**PROVIDED ENTRIES**

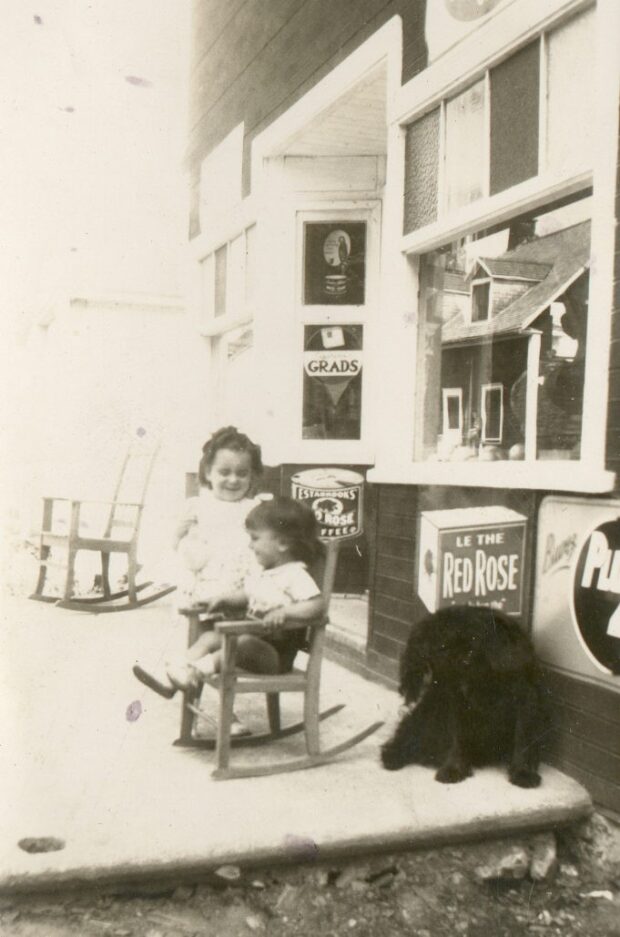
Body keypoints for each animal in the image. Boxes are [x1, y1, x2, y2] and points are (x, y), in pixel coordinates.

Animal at [380, 604, 544, 788]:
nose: (456, 663)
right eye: (441, 648)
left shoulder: (526, 702)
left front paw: (523, 772)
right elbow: (457, 738)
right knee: (407, 731)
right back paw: (394, 755)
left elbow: (523, 738)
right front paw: (454, 769)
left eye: (472, 650)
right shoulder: (457, 704)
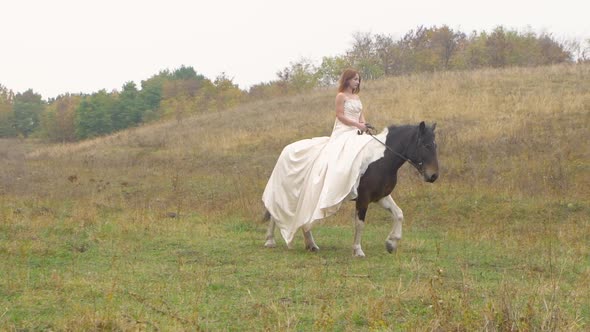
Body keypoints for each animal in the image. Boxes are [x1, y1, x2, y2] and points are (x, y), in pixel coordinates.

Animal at [264, 121, 440, 256]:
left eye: (435, 145)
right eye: (425, 145)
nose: (433, 176)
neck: (381, 160)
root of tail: (287, 149)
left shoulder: (380, 196)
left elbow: (399, 214)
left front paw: (391, 243)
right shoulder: (363, 198)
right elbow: (360, 224)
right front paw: (358, 250)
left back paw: (311, 245)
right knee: (275, 213)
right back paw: (270, 241)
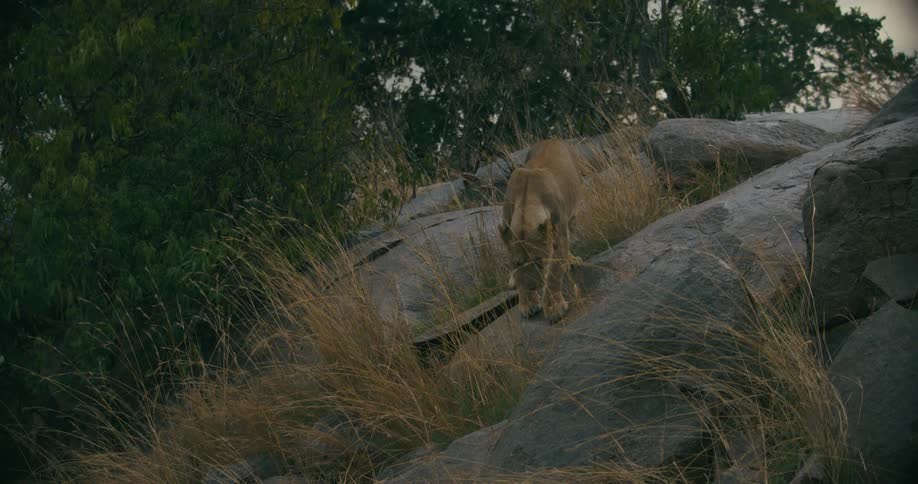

**DIRECTIONS**
Find the line that contains "left shoulder: (526, 702)". Copy it and every line after it through the end of the listing exactly, but not the pictures.

**ANSWER TO THIS TASK**
left shoulder: (526, 702)
left front paw: (523, 772)
right elbow: (457, 738)
right knee: (407, 731)
right back paw: (394, 755)
left elbow: (523, 738)
right front paw: (454, 769)
left eye: (472, 650)
right shoulder: (457, 704)
Body keypoints for each animal in the image. Boxes are [x1, y1, x2, y2] and points are (x, y), in pixel coordinates.

Animal at [264, 121, 440, 256]:
left eye: (435, 145)
right eye: (425, 145)
nose: (433, 176)
neck: (381, 160)
root of tail: (287, 149)
left shoulder: (380, 196)
left elbow: (399, 214)
left front paw: (391, 243)
right shoulder: (363, 198)
right elbow: (360, 224)
right front paw: (358, 250)
left back paw: (311, 245)
right knee: (275, 213)
right back paw: (270, 241)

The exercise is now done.